Extracted page text data
....
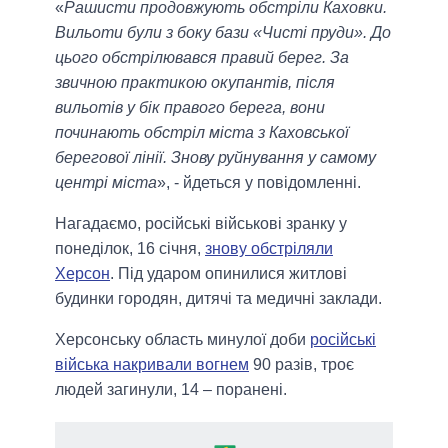
«
Рашисти продовжують обстріли Каховки.
Вильоти були з боку бази «Чисті пруди». До
цього обстрілювався правий берег. За
звичною практикою окупантів, після
вильотів у бік правого берега, вони
починають обстріл міста з Каховської
берегової лінії. Знову руйнування у самому
центрі міста
», - йдеться у повідомленні.
Нагадаємо, російські військові зранку у
понеділок, 16 січня,
знову обстріляли
Херсон
. Під ударом опинилися житлові
будинки городян, дитячі та медичні заклади.
Херсонську область минулої доби
російські
війська накривали вогнем
90 разів, троє
людей загинули, 14 – поранені.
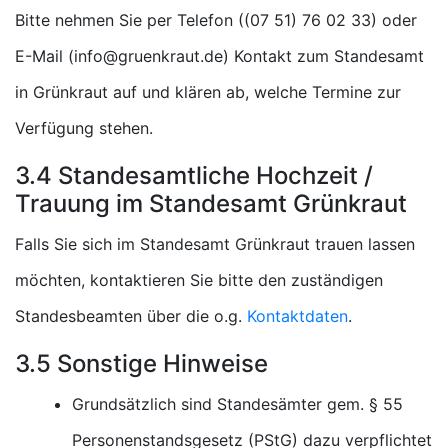
Bitte nehmen Sie per Telefon (
) oder
E-Mail (
) Kontakt zum Standesamt
in Grünkraut auf und klären ab, welche Termine zur
Verfügung stehen.
3.4 Standesamtliche Hochzeit /
Trauung im Standesamt Grünkraut
Falls Sie sich im Standesamt Grünkraut trauen lassen
möchten, kontaktieren Sie bitte den zuständigen
Standesbeamten über die o.g.
Kontaktdaten
.
3.5 Sonstige Hinweise
Grundsätzlich sind Standesämter gem. § 55
Personenstandsgesetz (PStG) dazu verpflichtet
....
ACTION ITEM - The expected output is the exact run of lines from the one containing "Рашисти продовжують обстріли Каховки." through the final line of the data above, both ends included, with no pictures.

RESPONSE TO THIS TASK -
Рашисти продовжують обстріли Каховки.
Вильоти були з боку бази «Чисті пруди». До
цього обстрілювався правий берег. За
звичною практикою окупантів, після
вильотів у бік правого берега, вони
починають обстріл міста з Каховської
берегової лінії. Знову руйнування у самому
центрі міста
», - йдеться у повідомленні.
Нагадаємо, російські військові зранку у
понеділок, 16 січня,
знову обстріляли
Херсон
. Під ударом опинилися житлові
будинки городян, дитячі та медичні заклади.
Херсонську область минулої доби
російські
війська накривали вогнем
90 разів, троє
людей загинули, 14 – поранені.
Bitte nehmen Sie per Telefon (
) oder
E-Mail (
) Kontakt zum Standesamt
in Grünkraut auf und klären ab, welche Termine zur
Verfügung stehen.
3.4 Standesamtliche Hochzeit /
Trauung im Standesamt Grünkraut
Falls Sie sich im Standesamt Grünkraut trauen lassen
möchten, kontaktieren Sie bitte den zuständigen
Standesbeamten über die o.g.
Kontaktdaten
.
3.5 Sonstige Hinweise
Grundsätzlich sind Standesämter gem. § 55
Personenstandsgesetz (PStG) dazu verpflichtet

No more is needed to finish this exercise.